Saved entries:
○ ○ ○ ○ ○
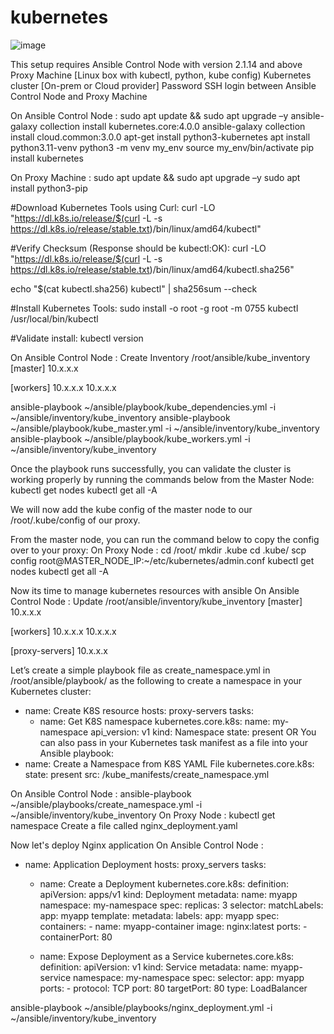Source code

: # kubernetes

![image](https://github.com/user-attachments/assets/596da7f6-0b63-4367-a4ab-79cd265662bd)

This setup requires 
Ansible Control Node with version 2.1.14 and above
Proxy Machine [Linux box with kubectl, python, kube config)
Kubernetes cluster [On-prem or Cloud provider]
Password SSH login between Ansible Control Node and Proxy Machine


On Ansible Control Node :
sudo apt update && sudo apt upgrade –y
ansible-galaxy collection install kubernetes.core:4.0.0
ansible-galaxy collection install cloud.common:3.0.0
apt-get install python3-kubernetes
apt install python3.11-venv
python3 -m venv my_env
source my_env/bin/activate
pip install kubernetes

On Proxy Machine :
sudo apt update && sudo apt upgrade –y
sudo apt install python3-pip

#Download Kubernetes Tools using Curl:
curl -LO "https://dl.k8s.io/release/$(curl -L -s https://dl.k8s.io/release/stable.txt)/bin/linux/amd64/kubectl"

#Verify Checksum (Response should be kubectl:OK): 
curl -LO "https://dl.k8s.io/release/$(curl -L -s https://dl.k8s.io/release/stable.txt)/bin/linux/amd64/kubectl.sha256"

echo "$(cat kubectl.sha256)  kubectl" | sha256sum --check

#Install Kubernetes Tools: 
sudo install -o root -g root -m 0755 kubectl /usr/local/bin/kubectl

#Validate install:
kubectl version

On Ansible Control Node :
Create Inventory /root/ansible/kube_inventory
[master]
10.x.x.x

[workers]
10.x.x.x
10.x.x.x

ansible-playbook ~/ansible/playbook/kube_dependencies.yml -i ~/ansible/inventory/kube_inventory
ansible-playbook ~/ansible/playbook/kube_master.yml -i ~/ansible/inventory/kube_inventory
ansible-playbook ~/ansible/playbook/kube_workers.yml -i ~/ansible/inventory/kube_inventory

Once the playbook runs successfully, you can validate the cluster is working properly by running the commands below from the Master Node:
kubectl get nodes
kubectl get all -A

We will now add the kube config of the master node to our /root/.kube/config of our proxy. 

From the master node, you can run the command below to copy the config over to your proxy:
On Proxy Node :
cd /root/
mkdir .kube
cd .kube/
scp config root@MASTER_NODE_IP:~/etc/kubernetes/admin.conf
kubectl get nodes
kubectl get all -A

Now its time to manage kubernetes resources with ansible
On Ansible Control Node :
Update /root/ansible/inventory/kube_inventory
[master]
10.x.x.x

[workers]
10.x.x.x
10.x.x.x

[proxy-servers]
10.x.x.x

Let’s create a simple playbook file as create_namespace.yml in /root/ansible/playbook/ as the following to create a namespace in your Kubernetes cluster:
- name: Create K8S resource
  hosts: proxy-servers
  tasks:
  - name: Get K8S namespace
    kubernetes.core.k8s:
      name: my-namespace
      api_version: v1
      kind: Namespace
      state: present
OR
You can also pass in your Kubernetes task manifest as a file into your Ansible playbook:
- name: Create a Namespace from K8S YAML File
  kubernetes.core.k8s:
    state: present
    src: /kube_manifests/create_namespace.yml
  
On Ansible Control Node :
ansible-playbook ~/ansible/playbooks/create_namespace.yml -i ~/ansible/inventory/kube_inventory
On Proxy Node :
kubectl get namespace
Create a file called nginx_deployment.yaml

Now let's deploy Nginx application 
On Ansible Control Node :

- name: Application Deployment
  hosts: proxy_servers
  tasks:
    - name: Create a Deployment
      kubernetes.core.k8s:
        definition:
          apiVersion: apps/v1
          kind: Deployment
          metadata:
            name: myapp
            namespace: my-namespace
          spec:
            replicas: 3
            selector:
              matchLabels:
                app: myapp
            template:
              metadata:
                labels:
                  app: myapp
              spec:
                containers:
                  - name: myapp-container
                    image: nginx:latest
                    ports:
                      - containerPort: 80

    - name: Expose Deployment as a Service
      kubernetes.core.k8s:
        definition:
          apiVersion: v1
          kind: Service
          metadata:
            name: myapp-service
            namespace: my-namespace
          spec:
            selector:
              app: myapp
            ports:
              - protocol: TCP
                port: 80
                targetPort: 80
            type: LoadBalancer
    
ansible-playbook ~/ansible/playbooks/nginx_deployment.yml -i ~/ansible/inventory/kube_inventory

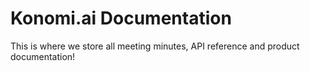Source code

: # Konomi.ai Documentation

This is where we store all meeting minutes, API reference and product documentation!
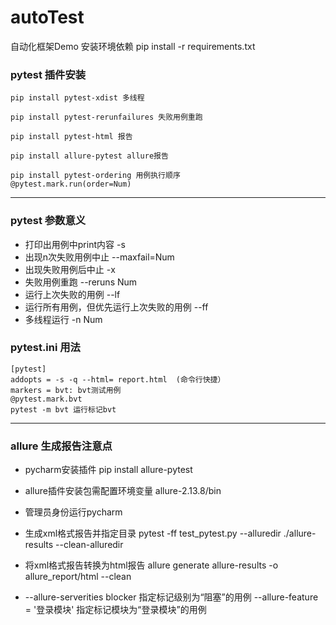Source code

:# autoTest
自动化框架Demo 
安装环境依赖 pip install -r requirements.txt
### pytest 插件安装
    pip install pytest-xdist 多线程
    
    pip install pytest-rerunfailures 失败用例重跑
    
    pip install pytest-html 报告
    
    pip install allure-pytest allure报告
    
    pip install pytest-ordering 用例执行顺序
    @pytest.mark.run(order=Num)

---
### pytest 参数意义

 - 打印出用例中print内容 -s
 - 出现n次失败用例中止 --maxfail=Num
 - 出现失败用例后中止 -x
 - 失败用例重跑 --reruns Num
 -  运行上次失败的用例 --lf
 - 运行所有用例，但优先运行上次失败的用例 --ff
 - 多线程运行 -n Num

### pytest.ini 用法

    [pytest]
    addopts = -s -q --html= report.html  (命令行快捷）
    markers = bvt: bvt测试用例 
    @pytest.mark.bvt
    pytest -m bvt 运行标记bvt
---
### allure 生成报告注意点

 - pycharm安装插件 pip install allure-pytest
 - allure插件安装包需配置环境变量 allure-2.13.8/bin
 - 管理员身份运行pycharm
 - 生成xml格式报告并指定目录 pytest -ff test_pytest.py --alluredir ./allure-results --clean-alluredir
 - 将xml格式报告转换为html报告 allure generate allure-results -o allure_report/html --clean
 
 - --allure-serverities blocker 指定标记级别为“阻塞”的用例
   --allure-feature = '登录模块' 指定标记模块为“登录模块”的用例
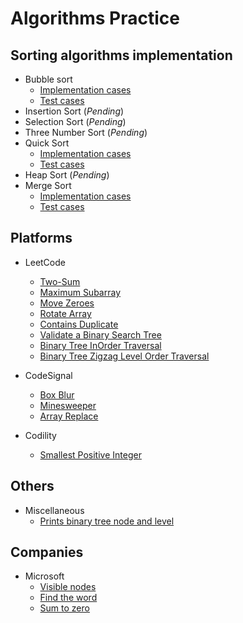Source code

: # Algorithms Practice

## Sorting algorithms implementation 

* Bubble sort
    * [Implementation cases](src/main/java/sorting/bubblesort/)
    * [Test cases](src/test/java/sorting/bubblesort/)
* Insertion Sort (*Pending*)
* Selection Sort (*Pending*)
* Three Number Sort (*Pending*)
* Quick Sort
    * [Implementation cases](src/main/java/sorting/quicksort/)
    * [Test cases](src/test/java/sorting/quicksort/)
* Heap Sort (*Pending*)
* Merge Sort
    * [Implementation cases](src/main/java/sorting/mergesort/)
    * [Test cases](src/test/java/sorting/mergesort/)

## Platforms

* LeetCode
    * [Two-Sum](src/main/java/leetcode/twosum/)
    * [Maximum Subarray](src/main/java/leetcode/maximumsubarray/)
    * [Move Zeroes](src/main/java/leetcode/movezeroes/)
    * [Rotate Array](src/main/java/leetcode/rotatearray/)
    * [Contains Duplicate](src/main/java/leetcode/containsduplicate/)
    * [Validate a Binary Search Tree](src/main/java/leetcode/premium/microsoft/ValidateBinarySearchTree.java)
    * [Binary Tree InOrder Traversal](src/main/java/leetcode/premium/microsoft/BinaryTreeLevelOrderTraversal.java)
    * [Binary Tree Zigzag Level Order Traversal](src/main/java/leetcode/premium/microsoft/BinaryTreeZigzagLevelOrderTraversal.java)

* CodeSignal
    * [Box Blur](src/main/java/codesignal/boxblur/method1/)
    * [Minesweeper](src/main/java/codesignal/minesweeper/)
    * [Array Replace](src/main/java/codesignal/arrayreplace/)

* Codility
    * [Smallest Positive Integer](src/main/java/codility/smallestpositiveinteger/method2/)

## Others

* Miscellaneous
    * [Prints binary tree node and level](src/main/java/misc/BinaryTreeWithLevels.java)

## Companies

* Microsoft
    * [Visible nodes](src/main/java/microsoft/TaskOne.java)
    * [Find the word](src/main/java/microsoft/TaskTwo.java)
    * [Sum to zero](src/main/java/microsoft/TaskThree.java)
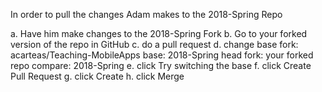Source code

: In order to pull the changes Adam makes to the 2018-Spring Repo

a. Have him make changes to the 2018-Spring Fork
b. Go to your forked version of the repo in GitHub
c. do a pull request
d. change
	base fork: acarteas/Teaching-MobileApps
	base: 2018-Spring
	head fork: your forked repo
	compare: 2018-Spring
e. click Try switching the base
f. click Create Pull Request
g. click Create
h. click Merge
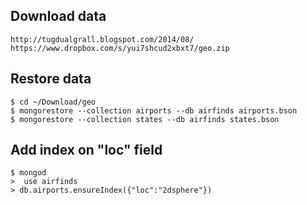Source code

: ## Download data
    http://tugdualgrall.blogspot.com/2014/08/
    https://www.dropbox.com/s/yui7shcud2xbxt7/geo.zip

## Restore data
    $ cd ~/Download/geo
    $ mongorestore --collection airports --db airfinds airports.bson
    $ mongorestore --collection states --db airfinds states.bson
## Add index on "loc" field
    $ mongod
    >  use airfinds
    > db.airports.ensureIndex({"loc":"2dsphere"})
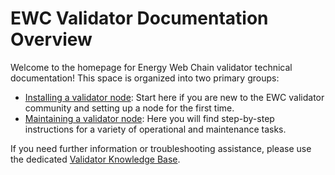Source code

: # EWC Validator Documentation Overview

Welcome to the homepage for Energy Web Chain validator technical documentation! This space is organized into two primary groups:

* [Installing a validator node](guides/installing-a-validator-node/): Start here if you are new to the EWC validator community and setting up a node for the first time.&#x20;
* [Maintaining a validator node](guides/maintaining-a-validator-node/): Here you will find step-by-step instructions for a variety of operational and maintenance tasks.&#x20;

If you need further information or troubleshooting assistance, please use the dedicated [Validator Knowledge Base](https://discuss.energyweb.org/c/knowledge-base/15).&#x20;
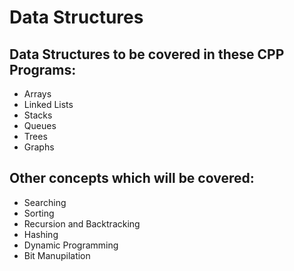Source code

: # Data Structures
## Data Structures to be covered in these CPP Programs:
* Arrays
* Linked Lists
* Stacks
* Queues
* Trees
* Graphs 
## Other concepts which will be covered:
* Searching 
* Sorting
* Recursion and Backtracking
* Hashing
* Dynamic Programming
* Bit Manupilation


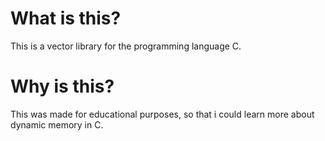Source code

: # What is this?
This is a vector library for the programming language C.
# Why is this?
This was made for educational purposes, so that i could learn more about dynamic memory in C.
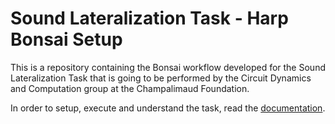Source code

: # Sound Lateralization Task - Harp Bonsai Setup

This is a repository containing the Bonsai workflow developed for the Sound Lateralization Task that is going to be performed by the Circuit Dynamics and Computation group at the Champalimaud Foundation.

In order to setup, execute and understand the task, read the [documentation](https://fchampalimaud.github.io/CDC.SoundLateralizationTask/).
○ ○ ○ ○ ○
YOUR ASSIGNMENT:
Please render the lines above, from the one containing "- name: Expose Deployment as a Service" through the one containing "### pytest 参数意义", as a Markdown table with the columns Row and Line. Include both end lines, skip blank lines, and leave the pictures out.

SOLUTION FOR THIS EXERCISE:
| Row | Line |
|---|---|
| 1 |     - name: Expose Deployment as a Service |
| 2 |       kubernetes.core.k8s: |
| 3 |         definition: |
| 4 |           apiVersion: v1 |
| 5 |           kind: Service |
| 6 |           metadata: |
| 7 |             name: myapp-service |
| 8 |             namespace: my-namespace |
| 9 |           spec: |
| 10 |             selector: |
| 11 |               app: myapp |
| 12 |             ports: |
| 13 |               - protocol: TCP |
| 14 |                 port: 80 |
| 15 |                 targetPort: 80 |
| 16 |             type: LoadBalancer |
| 17 | ansible-playbook ~/ansible/playbooks/nginx_deployment.yml -i ~/ansible/inventory/kube_inventory |
| 18 | Source code |
| 19 | : # Konomi.ai Documentation |
| 20 | This is where we store all meeting minutes, API reference and product documentation! |
| 21 | Source code |
| 22 | :# autoTest |
| 23 | 自动化框架Demo  |
| 24 | 安装环境依赖 pip install -r requirements.txt |
| 25 | ### pytest 插件安装 |
| 26 |     pip install pytest-xdist 多线程 |
| 27 |     pip install pytest-rerunfailures 失败用例重跑 |
| 28 |     pip install pytest-html 报告 |
| 29 |     pip install allure-pytest allure报告 |
| 30 |     pip install pytest-ordering 用例执行顺序 |
| 31 |     @pytest.mark.run(order=Num) |
| 32 | --- |
| 33 | ### pytest 参数意义 |